# Does prayer include praise? -- WLC 178. What is prayer?



## MrTim (May 8, 2010)

I'm teaching a Sunday School class at my church on prayer. I've been spending a lot of time looking at the Westmisster Larger Catechism's teaching on prayer. One thing that has bothered me is that the question "What is prayer?" seem to ignore the praise of God as a part of prayer.


> Prayer is an offering up of our desires unto God, in the name of Christ, by the help of his Spirit; with confession of our sins, and thankful acknowledgment of his mercies.



A few possibly solutions I've considered is that the WLC regards praise as a part of "thankful acknowledgment of his mercies." Alternatively, if you look at question 190 on the first petition of the Lord's prayer, it seems to regard praise as an aspect of offering our desires to God.


> ...we pray, that God would by his grace enable and incline us and others to know, to acknowledge, and highly to esteem him....



Anyone have any thoughts on this?


----------



## Scott1 (May 8, 2010)

Prayer is of several kinds- adoration, confession, thanksgiving and supplication. It is also related to meditation.

I think praise is really a subset of thanksgiving, rather than the reverse- and understood in that way, it is clearly biblical, and comports with the Standards' summary of it.


----------



## Contra_Mundum (May 8, 2010)

It seems to me that the notion "prayer" is being considered under its proper sense, unelaborated, which is a formal or informal *petitioning*.

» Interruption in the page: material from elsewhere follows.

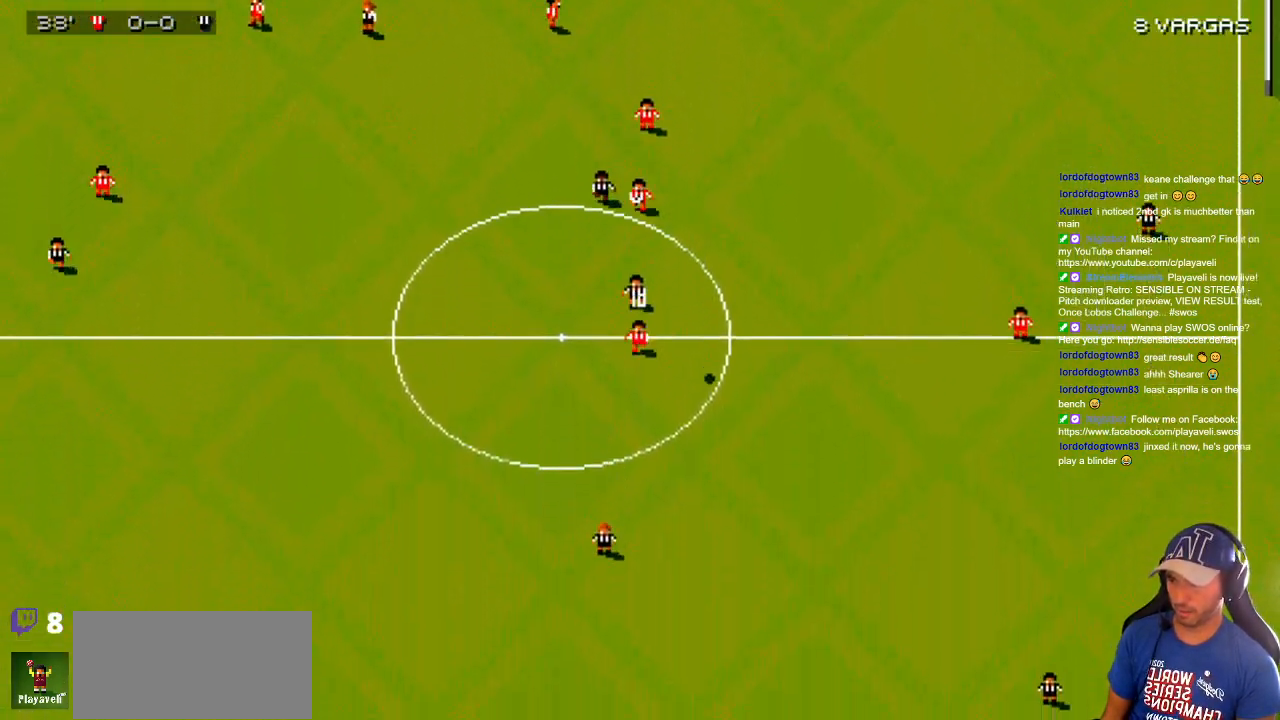
{"buttons": ["DPAD_DOWN"], "events": [[17, "DPAD_DOWN", "down"]]}
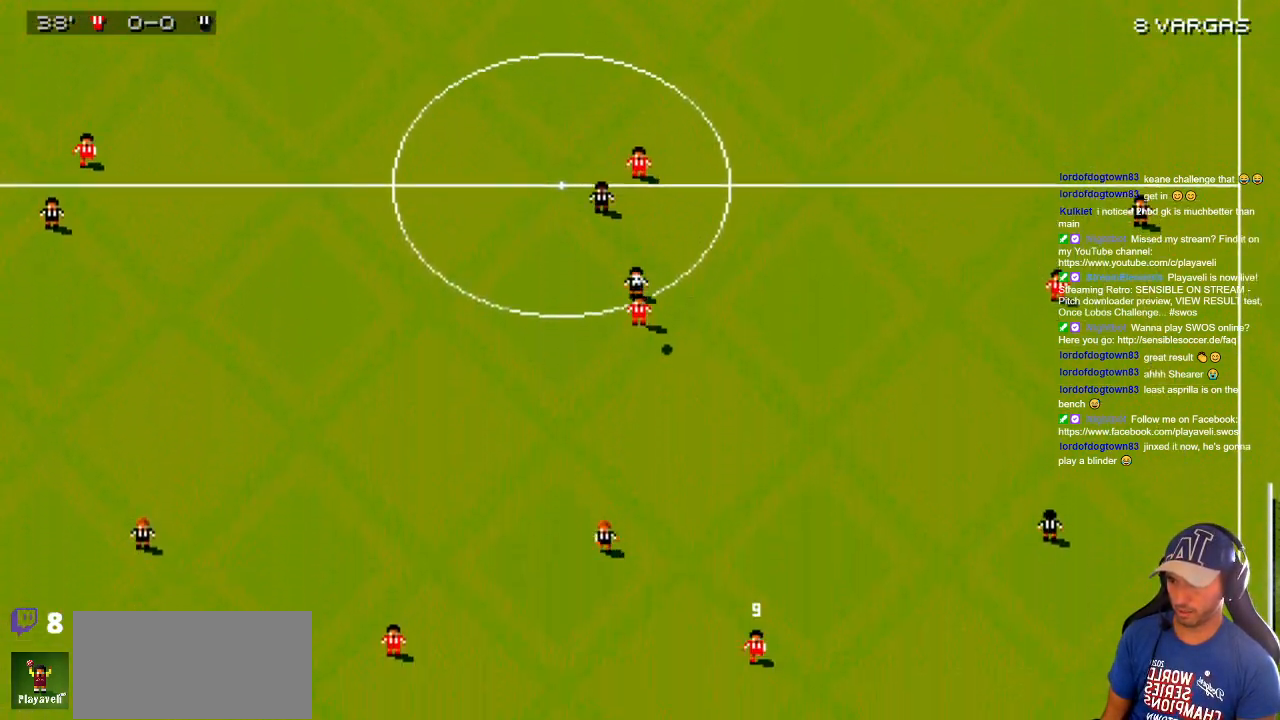
{"buttons": ["DPAD_DOWN", "DPAD_LEFT"], "events": [[67, "DPAD_DOWN", "up"], [67, "DPAD_UP", "down"], [200, "DPAD_LEFT", "down"], [233, "DPAD_UP", "up"], [300, "DPAD_DOWN", "down"]]}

Our modern conceptions of prayer have redefined it as "any kind of talking to God," but an original approach to the terminology would differentiate (in some sense) between "prayer" and "praise."

We extol God, to the extent we are able, and yet are not adding anything to the glory of God. We benefit more from the exercise than God does. Others benefit also, as we praise God to them and before them. Praise is what we owe to God, as well as that which comes spontaneously from the heart and mouth of one enraptured by God.

Are we really in need of being "taught" to praise? I think so (and the examples in Psalms serve, for instance), but not in the same way as the disciples were asking Jesus to teach them to pray. They wanted to know how to come to God (the august, the ineffable, but the one Jesus approached as "Father"). Could they come to him as "Father" also?

I think you have detected in 190 the _need_ we have of God to help us to have an improved attitude of esteem when we come. We should come in a praising, reverential, adoring manner. But I do not think that we are failures in prayer if in each time we come, we have not devoted sufficient "time" to the business of "praising" God. We more often come broken, sad, needy, like the little children we are. What if we simply do not "feel" like a song? Will God not hear us?

The Prayer opens with an understanding of Who God Is--Holy Father (see 189). To know him rightly is praise indeed.


----------